The probability is 0.0003191553 that this difference from 40 hours will not be detected. That is, the probability is 0.0003191553 that the test will fail to reject the null hypothesis when the true mean life is 42 hours.

Practical Interpretation: A sample size of n = 10 results in great power = 1 - β = 1 - 0.0003191553 = 0.9996808447.

D. What sample size would be required to ensure that β does not exceed 0.10 if the true mean is 44 hours?

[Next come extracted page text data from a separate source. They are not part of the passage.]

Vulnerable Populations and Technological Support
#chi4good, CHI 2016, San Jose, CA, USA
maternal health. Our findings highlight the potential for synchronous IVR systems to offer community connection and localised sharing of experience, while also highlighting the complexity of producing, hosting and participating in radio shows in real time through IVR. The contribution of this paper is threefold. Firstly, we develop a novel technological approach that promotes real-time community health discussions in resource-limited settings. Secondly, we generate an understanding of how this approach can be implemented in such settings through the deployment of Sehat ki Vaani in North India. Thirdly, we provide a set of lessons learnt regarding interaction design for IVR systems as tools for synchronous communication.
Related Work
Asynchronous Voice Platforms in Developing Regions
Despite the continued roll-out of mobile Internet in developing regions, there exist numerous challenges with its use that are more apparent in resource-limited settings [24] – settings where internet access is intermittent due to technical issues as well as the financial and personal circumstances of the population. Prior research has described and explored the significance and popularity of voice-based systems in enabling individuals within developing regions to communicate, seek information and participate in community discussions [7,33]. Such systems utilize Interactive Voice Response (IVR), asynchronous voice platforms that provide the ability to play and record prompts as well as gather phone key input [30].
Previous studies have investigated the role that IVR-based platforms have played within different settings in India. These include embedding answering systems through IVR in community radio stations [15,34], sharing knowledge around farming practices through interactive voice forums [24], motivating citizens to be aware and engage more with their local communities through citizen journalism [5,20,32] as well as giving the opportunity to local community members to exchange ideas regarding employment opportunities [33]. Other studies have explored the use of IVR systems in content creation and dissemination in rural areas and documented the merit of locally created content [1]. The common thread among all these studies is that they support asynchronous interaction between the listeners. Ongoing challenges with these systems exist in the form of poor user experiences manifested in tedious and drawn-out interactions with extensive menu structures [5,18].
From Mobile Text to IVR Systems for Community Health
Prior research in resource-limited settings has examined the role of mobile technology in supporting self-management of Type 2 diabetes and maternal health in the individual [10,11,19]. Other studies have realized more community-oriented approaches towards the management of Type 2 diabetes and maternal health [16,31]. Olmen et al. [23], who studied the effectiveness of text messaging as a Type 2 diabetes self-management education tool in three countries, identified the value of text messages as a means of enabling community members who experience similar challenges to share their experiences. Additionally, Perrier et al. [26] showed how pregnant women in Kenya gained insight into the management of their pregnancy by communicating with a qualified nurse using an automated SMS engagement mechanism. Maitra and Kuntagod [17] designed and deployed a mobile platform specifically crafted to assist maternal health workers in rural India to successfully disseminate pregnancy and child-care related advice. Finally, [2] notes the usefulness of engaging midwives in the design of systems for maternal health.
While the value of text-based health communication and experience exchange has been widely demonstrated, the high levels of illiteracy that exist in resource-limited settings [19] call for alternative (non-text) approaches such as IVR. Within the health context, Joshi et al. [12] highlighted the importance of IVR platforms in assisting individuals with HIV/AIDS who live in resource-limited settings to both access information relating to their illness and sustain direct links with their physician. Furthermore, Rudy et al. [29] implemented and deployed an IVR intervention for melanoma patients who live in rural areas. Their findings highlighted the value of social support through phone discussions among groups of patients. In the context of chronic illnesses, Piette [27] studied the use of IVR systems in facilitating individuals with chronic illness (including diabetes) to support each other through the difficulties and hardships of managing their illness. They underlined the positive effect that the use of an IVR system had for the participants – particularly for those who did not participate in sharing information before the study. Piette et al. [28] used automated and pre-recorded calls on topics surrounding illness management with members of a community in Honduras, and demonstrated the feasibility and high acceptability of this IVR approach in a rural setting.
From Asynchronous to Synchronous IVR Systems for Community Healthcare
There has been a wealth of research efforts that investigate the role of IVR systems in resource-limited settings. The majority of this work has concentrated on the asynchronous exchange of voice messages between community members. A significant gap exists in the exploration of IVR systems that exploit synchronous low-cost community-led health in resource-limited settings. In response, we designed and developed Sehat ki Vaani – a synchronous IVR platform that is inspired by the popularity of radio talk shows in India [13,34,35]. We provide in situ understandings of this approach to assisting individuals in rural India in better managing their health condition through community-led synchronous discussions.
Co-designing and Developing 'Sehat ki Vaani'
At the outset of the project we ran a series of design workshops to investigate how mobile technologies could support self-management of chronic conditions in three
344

Note that σ = 1.25, δ = 44-40 = 4, α = 0.05, and β = 0.10.

#zα
zα <-qnorm(p=.05, lower.tail=FALSE)
zα
## [1] 1.644854
#zβ
zβ <-qnorm(p=.10, lower.tail=FALSE)
zβ
## [1] 1.281552

Since zα = 1.644854 and zβ = 1.281552, the sample size required to detect this departure from Ho: μ = 40 is

#sample size
zα = zα; zβ = zβ; σ = 1.25; δ = 4
n <- ( ( (zα + zβ)^2 * σ^2) / δ^2 )
n
## [1] 0.8363132

n = 0.8363132 ≈ 1

To achieve a much lower power of 0.90, a sample size, n = 1, would be required.

E. Explain how could you answer the question in part A by calculating an appropriate confidence bound on battery life.

Parameter of Interest: The parameter of interest is μ, the mean battery life in hours.

Null hypothesis, H0: H0: μ = 40 hours

Alternative hypothesis, H1: H1: μ > 40 hours

A 95% Confidence Interval for the Mean Battery Life (Upper-Tailed Test)

Step 1. γ = 0.95

Step 2. c = 1.644854

#c
c<-qnorm(p=.05, lower.tail=FALSE)
c
## [1] 1.644854

Step 3. x̄ = 40.5

Step 4. k = 0.6501855

#k
xbar = 40.5; σ = 1.25; n = 10
k <-(c * σ / sqrt(n))
k
## [1] 0.6501855

CONF0.95{μ ≤ 41.15019}

#upper bound
upper.bound <-(xbar + c * σ / sqrt(n))
upper.bound
## [1] 41.15019

Conclusion:

Since 40 is part of the confidence interval, we fail to reject the null hypothesis. There is no enough evidence to support the claim that battery life exceeds 40 hours.